**GIVEN INSTRUCTION:**
Reproduce every line of the material below, unchanged and in the same order.

**INFORMATION SUPPLIED:**
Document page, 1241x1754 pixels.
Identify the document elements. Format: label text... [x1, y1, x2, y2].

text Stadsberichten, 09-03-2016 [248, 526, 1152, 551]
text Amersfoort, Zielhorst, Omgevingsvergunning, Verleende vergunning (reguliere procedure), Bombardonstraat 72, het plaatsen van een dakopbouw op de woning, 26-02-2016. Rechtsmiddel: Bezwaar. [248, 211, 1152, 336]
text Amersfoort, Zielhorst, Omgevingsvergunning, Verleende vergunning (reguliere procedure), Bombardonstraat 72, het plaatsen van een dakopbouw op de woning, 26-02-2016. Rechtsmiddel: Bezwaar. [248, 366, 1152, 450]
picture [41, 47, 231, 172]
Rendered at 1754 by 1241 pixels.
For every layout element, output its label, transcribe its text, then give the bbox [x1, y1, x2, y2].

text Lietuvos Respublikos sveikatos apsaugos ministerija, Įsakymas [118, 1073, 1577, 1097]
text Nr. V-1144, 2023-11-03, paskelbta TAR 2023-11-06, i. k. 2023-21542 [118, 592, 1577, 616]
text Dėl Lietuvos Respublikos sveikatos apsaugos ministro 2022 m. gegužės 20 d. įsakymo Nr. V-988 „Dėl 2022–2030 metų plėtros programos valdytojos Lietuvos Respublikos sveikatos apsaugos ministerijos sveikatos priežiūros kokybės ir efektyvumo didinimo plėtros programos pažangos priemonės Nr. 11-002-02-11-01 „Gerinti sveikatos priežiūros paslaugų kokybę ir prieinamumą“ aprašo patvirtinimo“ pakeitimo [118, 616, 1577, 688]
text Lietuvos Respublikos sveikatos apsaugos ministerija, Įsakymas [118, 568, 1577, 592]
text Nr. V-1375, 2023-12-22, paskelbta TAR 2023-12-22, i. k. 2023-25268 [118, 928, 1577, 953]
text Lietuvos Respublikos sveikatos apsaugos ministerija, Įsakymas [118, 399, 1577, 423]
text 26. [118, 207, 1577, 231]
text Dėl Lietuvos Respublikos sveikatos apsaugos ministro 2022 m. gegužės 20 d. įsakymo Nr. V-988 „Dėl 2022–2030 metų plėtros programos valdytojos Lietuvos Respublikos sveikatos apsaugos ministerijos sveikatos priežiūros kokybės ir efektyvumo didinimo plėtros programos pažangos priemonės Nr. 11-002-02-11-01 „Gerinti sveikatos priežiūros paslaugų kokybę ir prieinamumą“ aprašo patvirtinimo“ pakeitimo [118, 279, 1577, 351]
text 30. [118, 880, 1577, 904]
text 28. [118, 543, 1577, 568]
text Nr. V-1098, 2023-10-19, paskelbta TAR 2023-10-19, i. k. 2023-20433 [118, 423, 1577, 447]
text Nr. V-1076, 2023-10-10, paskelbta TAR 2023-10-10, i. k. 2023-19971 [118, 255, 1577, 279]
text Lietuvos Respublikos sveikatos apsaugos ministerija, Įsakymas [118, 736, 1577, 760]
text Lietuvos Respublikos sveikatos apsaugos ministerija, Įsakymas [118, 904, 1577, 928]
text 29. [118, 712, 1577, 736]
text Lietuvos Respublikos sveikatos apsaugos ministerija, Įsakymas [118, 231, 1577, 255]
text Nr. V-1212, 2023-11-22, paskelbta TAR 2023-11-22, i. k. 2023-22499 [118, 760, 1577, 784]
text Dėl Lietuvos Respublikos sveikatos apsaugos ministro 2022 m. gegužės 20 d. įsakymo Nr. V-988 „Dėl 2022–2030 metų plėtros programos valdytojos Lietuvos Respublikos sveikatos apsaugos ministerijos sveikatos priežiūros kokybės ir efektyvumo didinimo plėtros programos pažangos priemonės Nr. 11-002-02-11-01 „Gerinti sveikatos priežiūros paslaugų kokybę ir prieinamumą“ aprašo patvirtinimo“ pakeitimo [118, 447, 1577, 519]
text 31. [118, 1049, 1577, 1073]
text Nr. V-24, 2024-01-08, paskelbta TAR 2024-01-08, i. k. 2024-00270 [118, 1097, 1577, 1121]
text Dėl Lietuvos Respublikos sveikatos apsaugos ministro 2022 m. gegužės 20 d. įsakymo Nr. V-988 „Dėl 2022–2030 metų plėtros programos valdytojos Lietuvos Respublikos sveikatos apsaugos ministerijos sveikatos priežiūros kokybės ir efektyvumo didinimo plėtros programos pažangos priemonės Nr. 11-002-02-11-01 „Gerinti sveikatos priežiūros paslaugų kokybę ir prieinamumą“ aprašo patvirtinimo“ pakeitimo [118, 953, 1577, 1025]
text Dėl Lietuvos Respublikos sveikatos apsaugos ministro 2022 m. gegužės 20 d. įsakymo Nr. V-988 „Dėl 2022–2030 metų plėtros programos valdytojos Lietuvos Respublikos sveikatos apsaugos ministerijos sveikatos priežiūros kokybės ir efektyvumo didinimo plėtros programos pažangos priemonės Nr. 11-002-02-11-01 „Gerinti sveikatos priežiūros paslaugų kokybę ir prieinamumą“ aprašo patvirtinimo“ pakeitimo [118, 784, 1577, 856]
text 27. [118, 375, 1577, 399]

**EXERCISE ANSWER:**
Document page, 1241x1754 pixels.
Identify the document elements. Format: label text... [x1, y1, x2, y2].

text Stadsberichten, 09-03-2016 [248, 526, 1152, 551]
text Amersfoort, Zielhorst, Omgevingsvergunning, Verleende vergunning (reguliere procedure), Bombardonstraat 72, het plaatsen van een dakopbouw op de woning, 26-02-2016. Rechtsmiddel: Bezwaar. [248, 211, 1152, 336]
text Amersfoort, Zielhorst, Omgevingsvergunning, Verleende vergunning (reguliere procedure), Bombardonstraat 72, het plaatsen van een dakopbouw op de woning, 26-02-2016. Rechtsmiddel: Bezwaar. [248, 366, 1152, 450]
picture [41, 47, 231, 172]
Rendered at 1754 by 1241 pixels.
For every layout element, output its label, transcribe its text, then give the bbox [x1, y1, x2, y2].

text Lietuvos Respublikos sveikatos apsaugos ministerija, Įsakymas [118, 1073, 1577, 1097]
text Nr. V-1144, 2023-11-03, paskelbta TAR 2023-11-06, i. k. 2023-21542 [118, 592, 1577, 616]
text Dėl Lietuvos Respublikos sveikatos apsaugos ministro 2022 m. gegužės 20 d. įsakymo Nr. V-988 „Dėl 2022–2030 metų plėtros programos valdytojos Lietuvos Respublikos sveikatos apsaugos ministerijos sveikatos priežiūros kokybės ir efektyvumo didinimo plėtros programos pažangos priemonės Nr. 11-002-02-11-01 „Gerinti sveikatos priežiūros paslaugų kokybę ir prieinamumą“ aprašo patvirtinimo“ pakeitimo [118, 616, 1577, 688]
text Lietuvos Respublikos sveikatos apsaugos ministerija, Įsakymas [118, 568, 1577, 592]
text Nr. V-1375, 2023-12-22, paskelbta TAR 2023-12-22, i. k. 2023-25268 [118, 928, 1577, 953]
text Lietuvos Respublikos sveikatos apsaugos ministerija, Įsakymas [118, 399, 1577, 423]
text 26. [118, 207, 1577, 231]
text Dėl Lietuvos Respublikos sveikatos apsaugos ministro 2022 m. gegužės 20 d. įsakymo Nr. V-988 „Dėl 2022–2030 metų plėtros programos valdytojos Lietuvos Respublikos sveikatos apsaugos ministerijos sveikatos priežiūros kokybės ir efektyvumo didinimo plėtros programos pažangos priemonės Nr. 11-002-02-11-01 „Gerinti sveikatos priežiūros paslaugų kokybę ir prieinamumą“ aprašo patvirtinimo“ pakeitimo [118, 279, 1577, 351]
text 30. [118, 880, 1577, 904]
text 28. [118, 543, 1577, 568]
text Nr. V-1098, 2023-10-19, paskelbta TAR 2023-10-19, i. k. 2023-20433 [118, 423, 1577, 447]
text Nr. V-1076, 2023-10-10, paskelbta TAR 2023-10-10, i. k. 2023-19971 [118, 255, 1577, 279]
text Lietuvos Respublikos sveikatos apsaugos ministerija, Įsakymas [118, 736, 1577, 760]
text Lietuvos Respublikos sveikatos apsaugos ministerija, Įsakymas [118, 904, 1577, 928]
text 29. [118, 712, 1577, 736]
text Lietuvos Respublikos sveikatos apsaugos ministerija, Įsakymas [118, 231, 1577, 255]
text Nr. V-1212, 2023-11-22, paskelbta TAR 2023-11-22, i. k. 2023-22499 [118, 760, 1577, 784]
text Dėl Lietuvos Respublikos sveikatos apsaugos ministro 2022 m. gegužės 20 d. įsakymo Nr. V-988 „Dėl 2022–2030 metų plėtros programos valdytojos Lietuvos Respublikos sveikatos apsaugos ministerijos sveikatos priežiūros kokybės ir efektyvumo didinimo plėtros programos pažangos priemonės Nr. 11-002-02-11-01 „Gerinti sveikatos priežiūros paslaugų kokybę ir prieinamumą“ aprašo patvirtinimo“ pakeitimo [118, 447, 1577, 519]
text 31. [118, 1049, 1577, 1073]
text Nr. V-24, 2024-01-08, paskelbta TAR 2024-01-08, i. k. 2024-00270 [118, 1097, 1577, 1121]
text Dėl Lietuvos Respublikos sveikatos apsaugos ministro 2022 m. gegužės 20 d. įsakymo Nr. V-988 „Dėl 2022–2030 metų plėtros programos valdytojos Lietuvos Respublikos sveikatos apsaugos ministerijos sveikatos priežiūros kokybės ir efektyvumo didinimo plėtros programos pažangos priemonės Nr. 11-002-02-11-01 „Gerinti sveikatos priežiūros paslaugų kokybę ir prieinamumą“ aprašo patvirtinimo“ pakeitimo [118, 953, 1577, 1025]
text Dėl Lietuvos Respublikos sveikatos apsaugos ministro 2022 m. gegužės 20 d. įsakymo Nr. V-988 „Dėl 2022–2030 metų plėtros programos valdytojos Lietuvos Respublikos sveikatos apsaugos ministerijos sveikatos priežiūros kokybės ir efektyvumo didinimo plėtros programos pažangos priemonės Nr. 11-002-02-11-01 „Gerinti sveikatos priežiūros paslaugų kokybę ir prieinamumą“ aprašo patvirtinimo“ pakeitimo [118, 784, 1577, 856]
text 27. [118, 375, 1577, 399]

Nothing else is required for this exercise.